Sunday, October 10, 2010

More on the OMG event processing symposium in the capital market area


Back home,  looking at some notes I have taken in the OMG EP meeting in NYC last week.  Here are some of these notes:

  • The host was Credit Suisse, so we had an opening talk of Eric Newcomer, who told us about Credit Suisse, and also told us that his title was changed from CTO to Chief Architect, since the problem is not evaluation of technology, but coping with the complexity of the systems.  
  • W. Roy Schulte
  •  Roy Schulte (Gartner) gave the first keynote talk.   He set the tone of other speakers as classifying event processing as analytics (which is the current hot buzzword),  he said (this is a slight variation about his previous classification) that event processing have three levels: the simple event processing, which we always done, the BPM + state machine which have some event-driven functionality, and the analytics event processing - AKA CEP or ESP, i.e. providing aggregations and pattern matching.  On the financial market front he said that while the original EP applications have been in the front office, it is now getting to the middle and back office in various application areas.   He also sees that the future of inter-systems integrations will be in using events.   On EP as part of analytics he also talked on the BI classification -- descriptive (BAM systems),  predictive (pattern matching is a way to define predictive) and prescriptive (which is still mostly futuristic).    There are also three ways to deliver event processing:  Basic engine,  EP platform (which includes tools for management, debug etc..) and packaged applications  (this classification is not new).


    Thomas Sulzbacher
  • Thomas Sulzbacher, CEO of Starview, talked about his product.
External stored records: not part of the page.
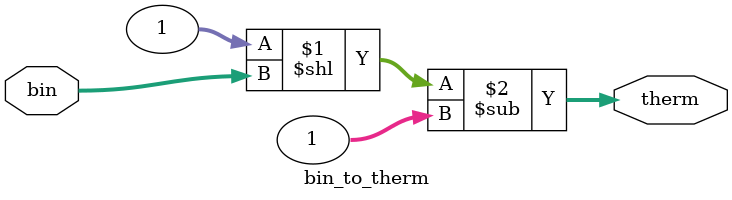
<source format=v>

module bin_to_therm (
    input [4:0] bin,
    output [31:0] therm
);

    // Your code here

    assign therm =  (((32'b1)<<bin) - 1);
endmodule

</source>
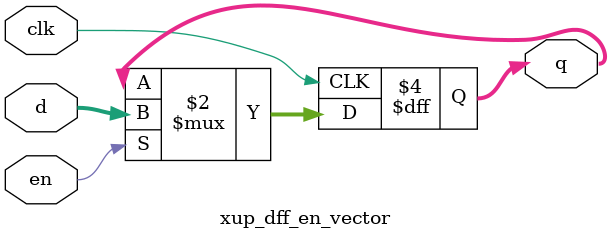
<source format=v>
`timescale 1ns / 1ps
module xup_dff_en_vector #(parameter SIZE = 4 , DELAY = 3)(
   input [SIZE-1:0] d,
   input clk,
   input en,
   output [SIZE-1:0] q
   );
   
   reg [SIZE-1:0] q;
   always @(posedge clk)
   begin 
       if(en)
           q <= #DELAY d;
   end
endmodule

</source>
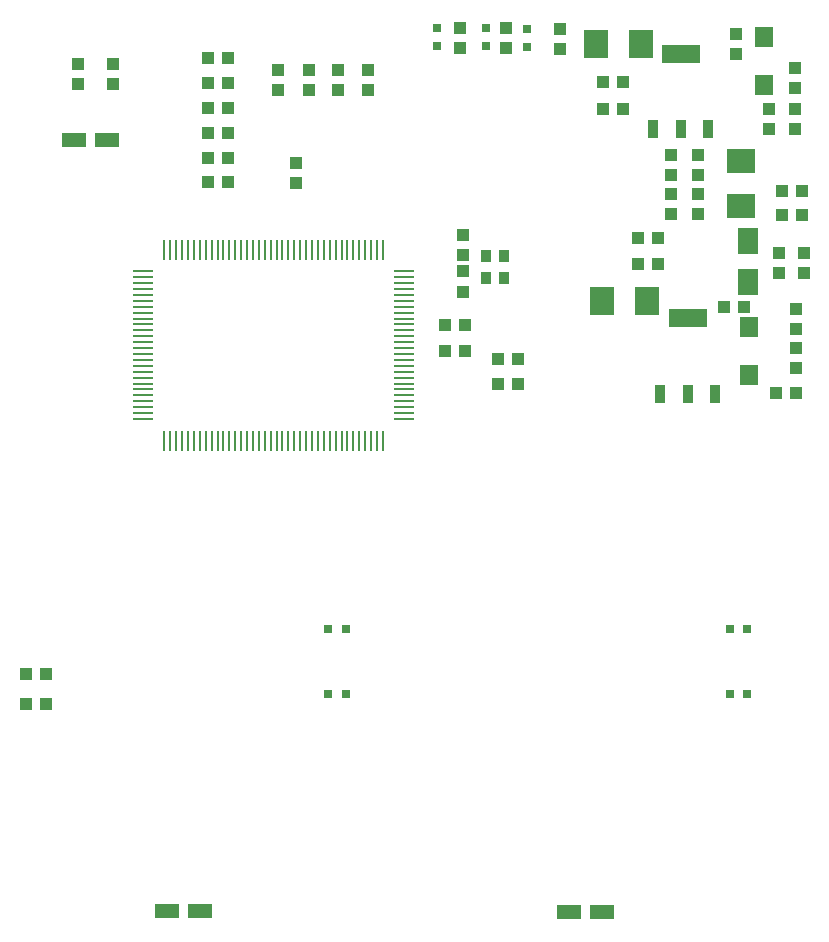
<source format=gtp>
G75*
%MOIN*%
%OFA0B0*%
%FSLAX25Y25*%
%IPPOS*%
%LPD*%
%AMOC8*
5,1,8,0,0,1.08239X$1,22.5*
%
%ADD10R,0.03500X0.06400*%
%ADD11R,0.12500X0.06400*%
%ADD12R,0.04331X0.03937*%
%ADD13R,0.03937X0.04331*%
%ADD14R,0.07874X0.04724*%
%ADD15R,0.07874X0.09449*%
%ADD16R,0.09449X0.07874*%
%ADD17R,0.06500X0.08600*%
%ADD18R,0.03150X0.03150*%
%ADD19R,0.01100X0.06900*%
%ADD20R,0.06900X0.01100*%
%ADD21R,0.03543X0.03937*%
%ADD22R,0.06000X0.06600*%
D10*
X0274275Y0210258D03*
X0283375Y0210258D03*
X0292475Y0210258D03*
X0290113Y0298447D03*
X0281013Y0298447D03*
X0271913Y0298447D03*
D11*
X0281013Y0323647D03*
X0283375Y0235458D03*
D12*
X0295461Y0239039D03*
X0302154Y0239039D03*
X0319595Y0238410D03*
X0319595Y0231717D03*
X0319595Y0225417D03*
X0319595Y0218725D03*
X0319398Y0210654D03*
X0312706Y0210654D03*
X0273335Y0253567D03*
X0266643Y0253567D03*
X0266643Y0262228D03*
X0273335Y0262228D03*
X0314674Y0269709D03*
X0321367Y0269709D03*
X0321367Y0277976D03*
X0314674Y0277976D03*
X0319202Y0298646D03*
X0319202Y0305339D03*
X0319202Y0312032D03*
X0319202Y0318725D03*
X0261918Y0314197D03*
X0255225Y0314197D03*
X0255225Y0305142D03*
X0261918Y0305142D03*
X0240855Y0325024D03*
X0240855Y0331717D03*
X0222745Y0332110D03*
X0222745Y0325417D03*
X0207391Y0325417D03*
X0207391Y0332110D03*
X0176682Y0318331D03*
X0176682Y0311638D03*
X0166839Y0311638D03*
X0166839Y0318331D03*
X0156997Y0318331D03*
X0156997Y0311638D03*
X0146761Y0311638D03*
X0146761Y0318331D03*
X0130028Y0322071D03*
X0123335Y0322071D03*
X0123335Y0297268D03*
X0130028Y0297268D03*
X0152666Y0287228D03*
X0152666Y0280536D03*
X0091643Y0313646D03*
X0091643Y0320339D03*
X0079989Y0320299D03*
X0079989Y0313606D03*
D13*
X0123335Y0313803D03*
X0130028Y0313803D03*
X0130028Y0305536D03*
X0123335Y0305536D03*
X0123335Y0289000D03*
X0130028Y0289000D03*
X0130028Y0280732D03*
X0123335Y0280732D03*
X0202469Y0233095D03*
X0209162Y0233095D03*
X0209162Y0224433D03*
X0202469Y0224433D03*
X0220186Y0221677D03*
X0226879Y0221677D03*
X0226879Y0213410D03*
X0220186Y0213410D03*
X0208572Y0244315D03*
X0208572Y0251008D03*
X0208572Y0256520D03*
X0208572Y0263213D03*
X0277863Y0270299D03*
X0277863Y0276992D03*
X0277863Y0283291D03*
X0277863Y0289984D03*
X0286918Y0289984D03*
X0286918Y0283291D03*
X0286918Y0276992D03*
X0286918Y0270299D03*
X0313690Y0257307D03*
X0313690Y0250614D03*
X0321957Y0250614D03*
X0321957Y0257307D03*
X0310540Y0298646D03*
X0310540Y0305339D03*
X0299517Y0323449D03*
X0299517Y0330142D03*
X0069438Y0116815D03*
X0062745Y0116815D03*
X0062666Y0106973D03*
X0069359Y0106973D03*
D14*
X0109700Y0037770D03*
X0120724Y0037770D03*
X0243873Y0037348D03*
X0254897Y0037348D03*
X0089831Y0294714D03*
X0078808Y0294714D03*
D15*
X0252666Y0326795D03*
X0267627Y0326795D03*
X0269738Y0241338D03*
X0254777Y0241338D03*
D16*
X0301091Y0272858D03*
X0301091Y0287819D03*
D17*
X0303454Y0261054D03*
X0303454Y0247654D03*
D18*
X0229831Y0325811D03*
X0229831Y0331717D03*
X0216052Y0332110D03*
X0216052Y0326205D03*
X0199910Y0326205D03*
X0199910Y0332110D03*
X0169398Y0131913D03*
X0163493Y0131913D03*
X0163493Y0110260D03*
X0169398Y0110260D03*
X0297351Y0110260D03*
X0303257Y0110260D03*
X0303257Y0131913D03*
X0297351Y0131913D03*
D19*
X0181741Y0194661D03*
X0179772Y0194661D03*
X0177804Y0194661D03*
X0175835Y0194661D03*
X0173867Y0194661D03*
X0171898Y0194661D03*
X0169930Y0194661D03*
X0167961Y0194661D03*
X0165993Y0194661D03*
X0164024Y0194661D03*
X0162056Y0194661D03*
X0160087Y0194661D03*
X0158119Y0194661D03*
X0156150Y0194661D03*
X0154182Y0194661D03*
X0152213Y0194661D03*
X0150245Y0194661D03*
X0148276Y0194661D03*
X0146308Y0194661D03*
X0144339Y0194661D03*
X0142371Y0194661D03*
X0140402Y0194661D03*
X0138434Y0194661D03*
X0136465Y0194661D03*
X0134497Y0194661D03*
X0132528Y0194661D03*
X0130560Y0194661D03*
X0128591Y0194661D03*
X0126623Y0194661D03*
X0124654Y0194661D03*
X0122686Y0194661D03*
X0120717Y0194661D03*
X0118749Y0194661D03*
X0116780Y0194661D03*
X0114812Y0194661D03*
X0112843Y0194661D03*
X0110875Y0194661D03*
X0108906Y0194661D03*
X0108906Y0258261D03*
X0110875Y0258261D03*
X0112843Y0258261D03*
X0114812Y0258261D03*
X0116780Y0258261D03*
X0118749Y0258261D03*
X0120717Y0258261D03*
X0122686Y0258261D03*
X0124654Y0258261D03*
X0126623Y0258261D03*
X0128591Y0258261D03*
X0130560Y0258261D03*
X0132528Y0258261D03*
X0134497Y0258261D03*
X0136465Y0258261D03*
X0138434Y0258261D03*
X0140402Y0258261D03*
X0142371Y0258261D03*
X0144339Y0258261D03*
X0146308Y0258261D03*
X0148276Y0258261D03*
X0150245Y0258261D03*
X0152213Y0258261D03*
X0154182Y0258261D03*
X0156150Y0258261D03*
X0158119Y0258261D03*
X0160087Y0258261D03*
X0162056Y0258261D03*
X0164024Y0258261D03*
X0165993Y0258261D03*
X0167961Y0258261D03*
X0169930Y0258261D03*
X0171898Y0258261D03*
X0173867Y0258261D03*
X0175835Y0258261D03*
X0177804Y0258261D03*
X0179772Y0258261D03*
X0181741Y0258261D03*
D20*
X0188924Y0251067D03*
X0188924Y0249099D03*
X0188924Y0247130D03*
X0188924Y0245162D03*
X0188924Y0243193D03*
X0188924Y0241225D03*
X0188924Y0239256D03*
X0188924Y0237287D03*
X0188924Y0235319D03*
X0188924Y0233350D03*
X0188924Y0231382D03*
X0188924Y0229413D03*
X0188924Y0227445D03*
X0188924Y0225476D03*
X0188924Y0223508D03*
X0188924Y0221539D03*
X0188924Y0219571D03*
X0188924Y0217602D03*
X0188924Y0215634D03*
X0188924Y0213665D03*
X0188924Y0211697D03*
X0188924Y0209728D03*
X0188924Y0207760D03*
X0188924Y0205791D03*
X0188924Y0203823D03*
X0188924Y0201854D03*
X0101724Y0201854D03*
X0101724Y0203823D03*
X0101724Y0205791D03*
X0101724Y0207760D03*
X0101724Y0209728D03*
X0101724Y0211697D03*
X0101724Y0213665D03*
X0101724Y0215634D03*
X0101724Y0217602D03*
X0101724Y0219571D03*
X0101724Y0221539D03*
X0101724Y0223508D03*
X0101724Y0225476D03*
X0101724Y0227445D03*
X0101724Y0229413D03*
X0101724Y0231382D03*
X0101724Y0233350D03*
X0101724Y0235319D03*
X0101724Y0237287D03*
X0101724Y0239256D03*
X0101724Y0241225D03*
X0101724Y0243193D03*
X0101724Y0245162D03*
X0101724Y0247130D03*
X0101724Y0249099D03*
X0101724Y0251067D03*
D21*
X0216150Y0248744D03*
X0222253Y0248744D03*
X0222253Y0256028D03*
X0216150Y0256028D03*
D22*
X0303690Y0232551D03*
X0303690Y0216551D03*
X0308926Y0313008D03*
X0308926Y0329008D03*
M02*

</source>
He started his talk by saying that he took a flight from SFO to NYC in order to arrive into the conference, and in order to execute the flight, there were 12M  event-driven decisions required, most of them automatic. 




      David Parker
    • David Parker, from Sybase, An SAP company, as he repeatedly reminded us, also classified event processing as part of the analytics solutions of Sybase.  The interesting insight he provided (from Sybase internal sources) is how they view the distribution of the EP market:   42% Finance Sector, 14% government, 11% services, 8% telecommunication 8% healthcare and life sciences, 6% production, 4% retail, 3% education, 2% energy and utilities.     It is interesting to see if other vendors have different perspectives, especially what analysts have to say, since no analyst has produced such a detailed distribution so far.

      Colin Clark
    • Colin Clark, whom I met first time, talked and demoed his cloud event processing solution, that does indexing, clustering. classification, summarization and anomaly detection.  He came along with his business partners that made a draw among the participants that provided them business cards,  and gave some gifts -- I think it was iPad.   


    Dr. John BatesThese talks were all before lunch - after lunch I did not take notes anymore;  there were two talks - one by John Bates, interesting as always, given us concentration of incidents in the financial markets area, among other things, and the last talk (before mine) was Matt Meinel from Informatica (came from the acquisition of  29West).